Theoretical and Practical Implications

The implications of this research extend both theoretically and practically. Theoretically, it challenges existing paradigms by interposing feature learning dynamics into the discussion of scaling laws, traditionally dominated by kernel-based analyses. This model aligns scalable training with real-world high-dimensional settings by enhancing understanding of how neural networks inherently prioritize certain tasks due to feature re-weighting.

Practically, the insights gleaned from this research could inform the design and tuning of neural networks—particularly LLMs and vision models—by indicating when feature learning can be advantageous. In practice, adopting these insights can lead to smarter initialization, parameterization, and optimization techniques that leverage feature learning for task-specific training efficiency. Moreover, these strategies could refine curricula and data-sampling methodologies, potentially reducing redundancy and maximizing resource utility in computing environments.

Speculation on Future AI Developments

The paper opens several prospective avenues for advancing AI, particularly in understanding the hidden dynamics of feature learning in deep networks.

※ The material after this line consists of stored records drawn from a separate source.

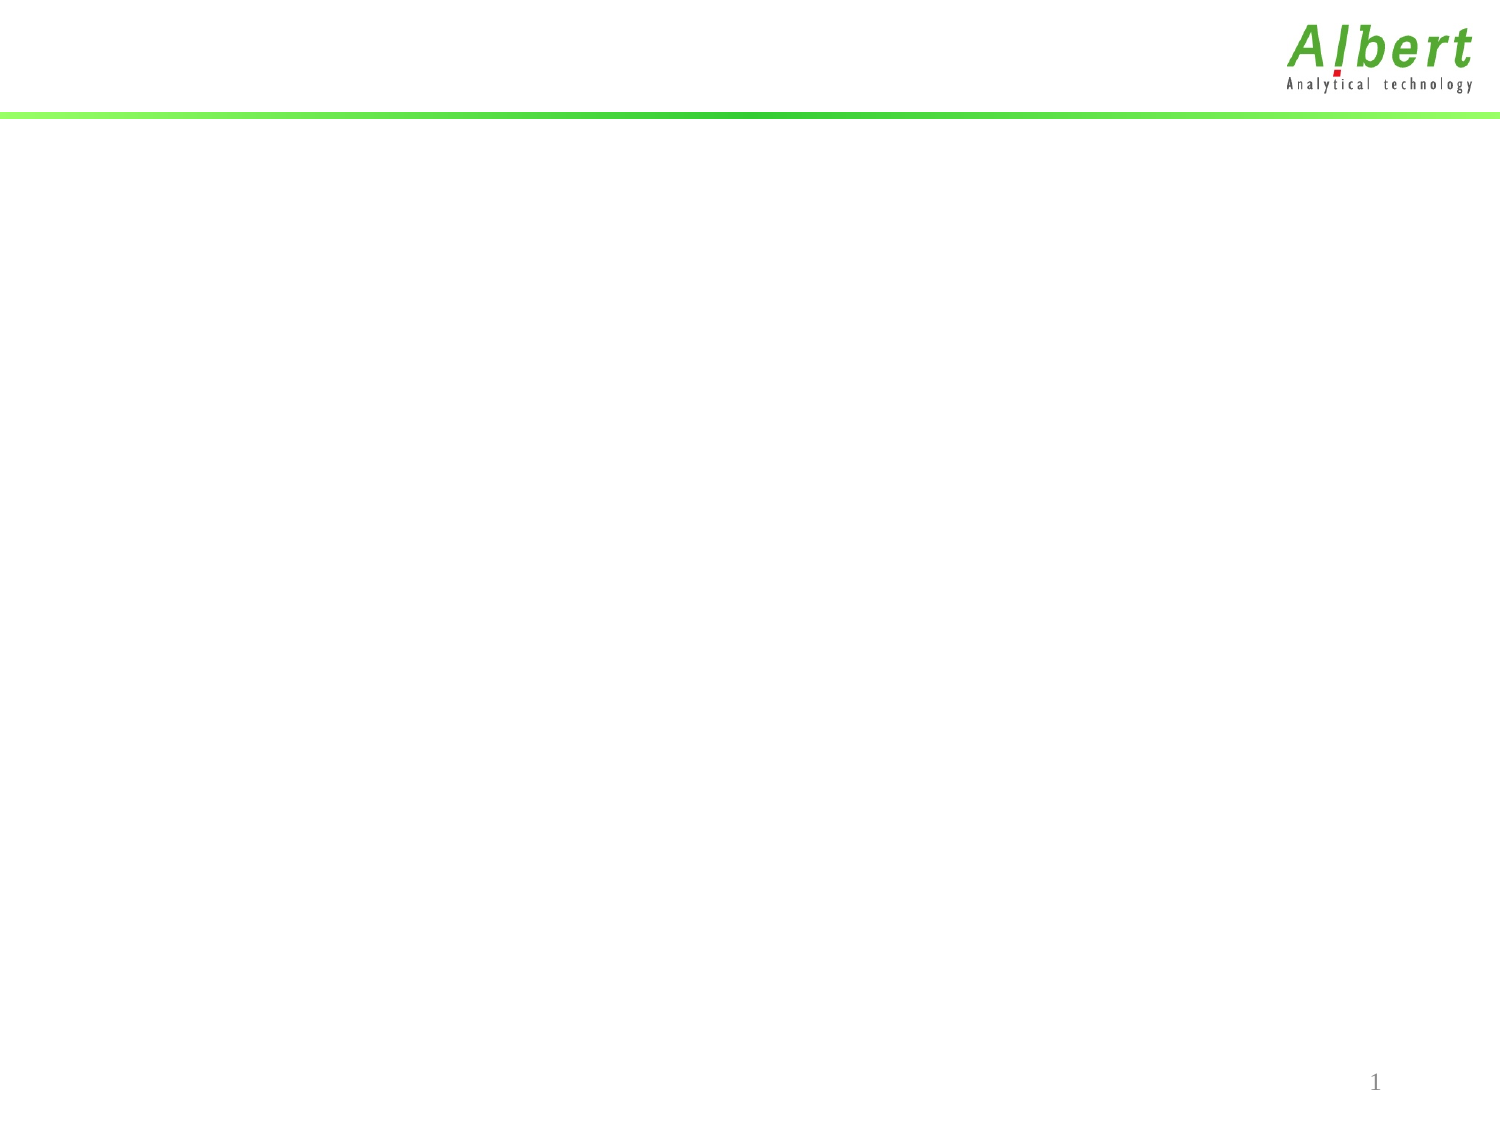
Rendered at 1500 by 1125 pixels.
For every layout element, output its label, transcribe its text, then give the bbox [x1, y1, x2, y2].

slide_number 0 [1059, 1042, 1397, 1103]
picture [1287, 23, 1473, 94]
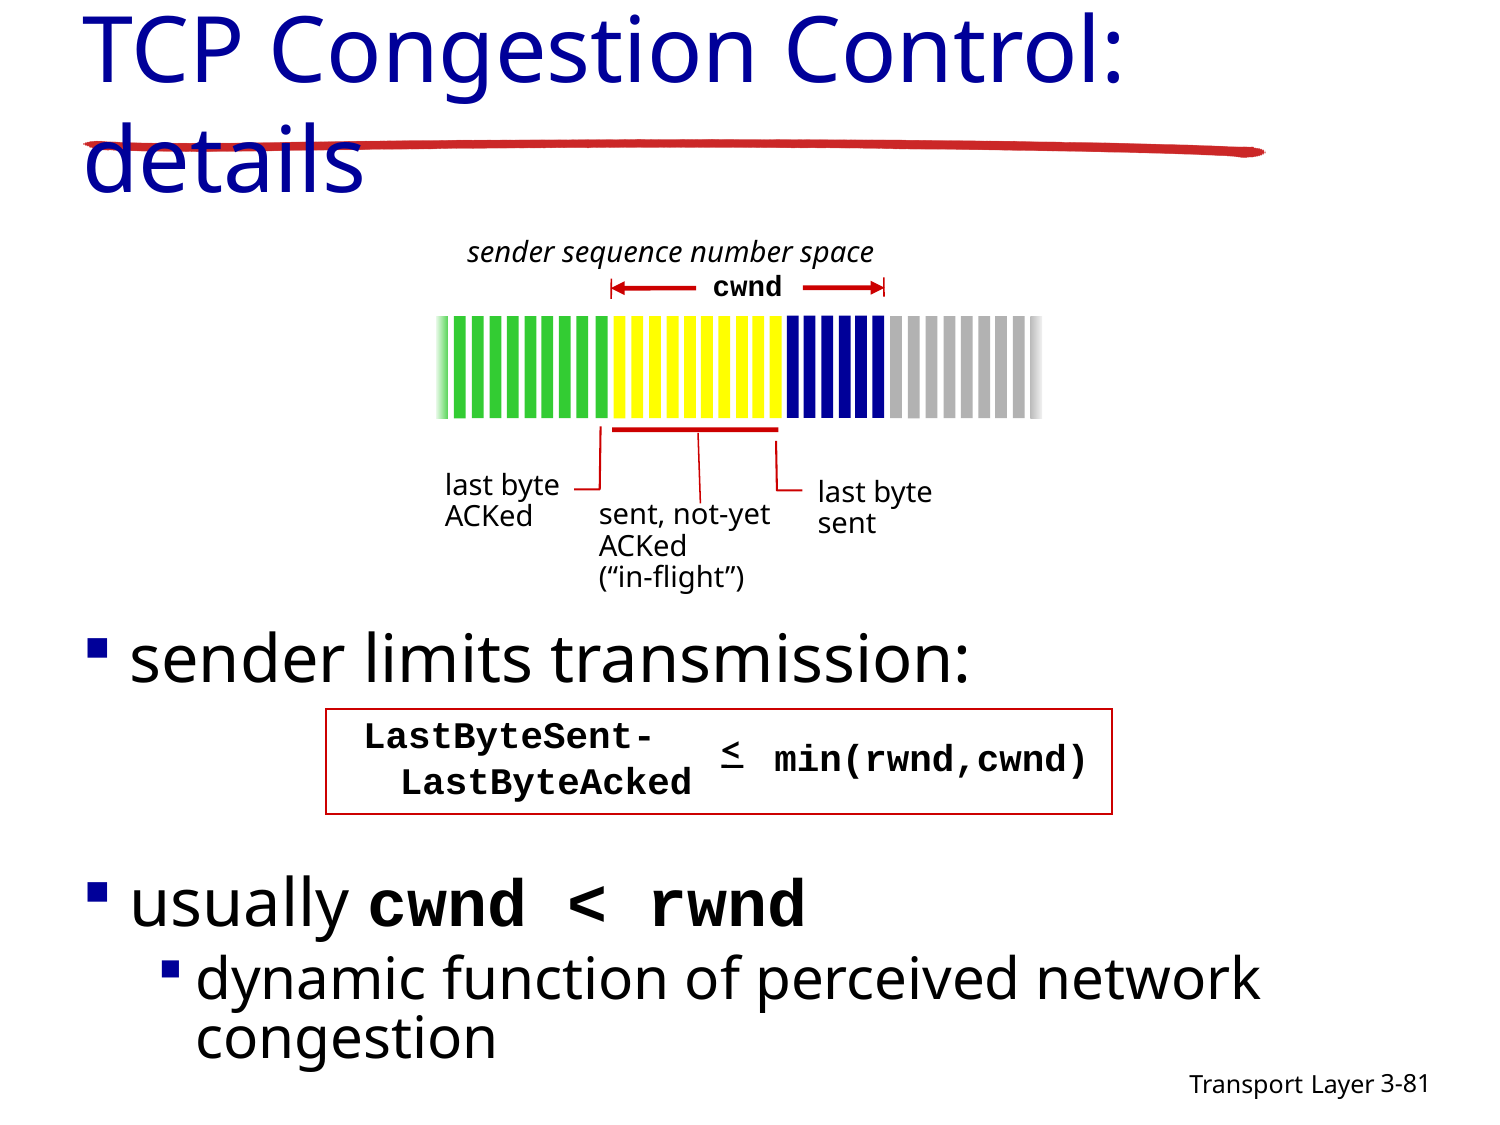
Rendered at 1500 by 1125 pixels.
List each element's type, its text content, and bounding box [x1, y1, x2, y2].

title TCP Congestion Control: details [67, 38, 1343, 165]
slide_number 3-81 [1365, 1060, 1477, 1106]
list sender limits transmission: usually cwnd < rwnd dynamic function of perceived network congestion [67, 620, 1380, 899]
picture [78, 133, 1279, 163]
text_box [424, 225, 1067, 603]
footer Transport Layer [914, 1057, 1390, 1105]
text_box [325, 708, 1113, 815]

Future research might explore more complex architectures or diverse datasets to see how broadly these insights can be applied. Furthermore, examining how other elements such as hyperparameter choices, batch sizes, and specific network designs might further impact these scaling relations could yield additional economization and efficiency in AI deployment at scale.

The extension of this model's application from controlled scenarios to more varied datasets will arguably test the robustness of these claims, especially in intricate real-world tasks that involve multi-task learning environments where feature sharing is possible.

In summary, this work stands as a significant contribution to the understanding of neural scaling laws, particularly how feature learning reshapes scaling for hard tasks. The nuanced approach to deciphering these laws promises deeper optimization strategies for training large neural networks efficiently, which marks an important step in the trajectory of advanced AI research and application.